I’m starting a new “toy project” that I fully intend to use in my daily life. The goal is to build an automated, AI-powered arXiv research assistant that tracks, summarizes, and chats with me about the latest AI research papers.
Here’s a look at what I’m building, how it works, and the tech stack I’m using.
How It Works: The Architecture
At its core, the application is designed to automatically ingest new knowledge and make it highly searchable.
The Data Pipeline (Cron Jobs):
A scheduled job will monitor arXiv (and potentially other sources) for newly published AI papers. Metadata & Summarization: When a new paper drops, the system grabs the metadata (title, authors, ID, PDF link). I will then use an LLM to generate a concise summary of the paper’s abstract and findings.
Vector Search:
That summary isn’t just saved as text. It will be passed through an embedding model and stored in a vector database. The Chat Interface: The user (me) can ask the chatbot something like, “What are the latest techniques in prompt engineering?” The RAG Magic: The system will convert my prompt into a vector, do a semantic search against the database to find the most relevant papers, and an LLM will synthesize an answer, providing me with a summary and direct links to the source papers.
The Tech Stack
I’ll be hosting this on my personal homepage, with the infrastructure running on AWS.
For the backend, I’ve chosen Python and FastAPI. Why Python? If we were talking about pure enterprise CRUD applications, a Java/Spring Boot stack might have an edge in maturity and static typing. However, Python is the undisputed king of the AI ecosystem.
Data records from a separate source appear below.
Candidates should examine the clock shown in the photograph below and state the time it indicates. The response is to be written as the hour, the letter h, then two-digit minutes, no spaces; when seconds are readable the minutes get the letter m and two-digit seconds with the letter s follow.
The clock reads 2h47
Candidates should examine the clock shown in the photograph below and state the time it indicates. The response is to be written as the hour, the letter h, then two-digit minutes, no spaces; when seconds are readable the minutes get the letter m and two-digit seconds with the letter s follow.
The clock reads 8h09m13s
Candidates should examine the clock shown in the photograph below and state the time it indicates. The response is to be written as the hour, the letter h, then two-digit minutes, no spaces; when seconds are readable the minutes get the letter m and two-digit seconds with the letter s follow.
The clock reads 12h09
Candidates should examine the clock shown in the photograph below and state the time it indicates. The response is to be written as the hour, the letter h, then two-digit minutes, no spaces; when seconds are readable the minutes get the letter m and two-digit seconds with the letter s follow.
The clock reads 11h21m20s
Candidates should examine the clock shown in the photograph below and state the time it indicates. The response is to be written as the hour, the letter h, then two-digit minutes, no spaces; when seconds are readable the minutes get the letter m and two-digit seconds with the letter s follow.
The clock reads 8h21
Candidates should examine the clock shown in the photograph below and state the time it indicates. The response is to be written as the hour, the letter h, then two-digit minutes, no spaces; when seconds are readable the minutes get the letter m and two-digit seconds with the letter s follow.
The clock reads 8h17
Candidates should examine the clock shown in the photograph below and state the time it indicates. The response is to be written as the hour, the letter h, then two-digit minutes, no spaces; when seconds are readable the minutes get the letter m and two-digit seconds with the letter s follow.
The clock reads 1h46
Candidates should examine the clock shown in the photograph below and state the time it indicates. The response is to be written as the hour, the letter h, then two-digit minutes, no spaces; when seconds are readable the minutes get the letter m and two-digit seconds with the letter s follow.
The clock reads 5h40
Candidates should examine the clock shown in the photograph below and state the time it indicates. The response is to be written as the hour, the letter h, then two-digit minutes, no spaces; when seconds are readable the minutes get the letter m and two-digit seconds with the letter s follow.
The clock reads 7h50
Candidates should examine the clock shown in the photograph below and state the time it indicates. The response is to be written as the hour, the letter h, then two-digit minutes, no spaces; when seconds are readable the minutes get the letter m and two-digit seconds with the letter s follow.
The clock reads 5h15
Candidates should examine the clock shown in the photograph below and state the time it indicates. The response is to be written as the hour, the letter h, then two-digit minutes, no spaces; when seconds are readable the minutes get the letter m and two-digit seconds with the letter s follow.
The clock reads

It has the best framework support, and because it is so widely used in AI, LLMs are incredibly good at writing and debugging Python code. Plus, FastAPI (with Pydantic) provides excellent type safety and validation, making it more than robust enough for this use case.
For the database, I’ll be using PostgreSQL with the pgvector extension, keeping my relational metadata and vector embeddings in one unified place.
Advanced Features on the Roadmap
Getting a basic RAG system up and running is step one. But I want to push this further with advanced Information Retrieval (IR) techniques:
Temporal RAG: AI moves fast. A paper from 2024 is usually more relevant than a paper from 2021. I plan to implement temporal weighting so newer papers get a higher relevance score.
Citation Weighting: Down the line, I’d like to integrate citation tracking to surface highly influential papers. C-RAG (Corrective RAG): I want to introduce an agentic evaluation step. If the retrieved papers don’t properly answer my prompt, the system should realize this and rewrite the query or fall back to a live web search.
Prompt/LLM Caching: To save on token inference costs, I’ll be implementing a caching layer for frequent queries.
Why This Matters
Even though generic LLMs can do similar things, building a highly specialized, vertical RAG system ensures fewer hallucinations and grounds the AI entirely in actual scientific literature.
I will try to ship this ASAP - speed trumps super-high-quality and any form of “compliance” in this project. I will make this accessible for anyone, but for obvious reasons, I will put heavy rate limits on the use. Finally, there will be updates, ADRs, diagrams and similar things coming soon.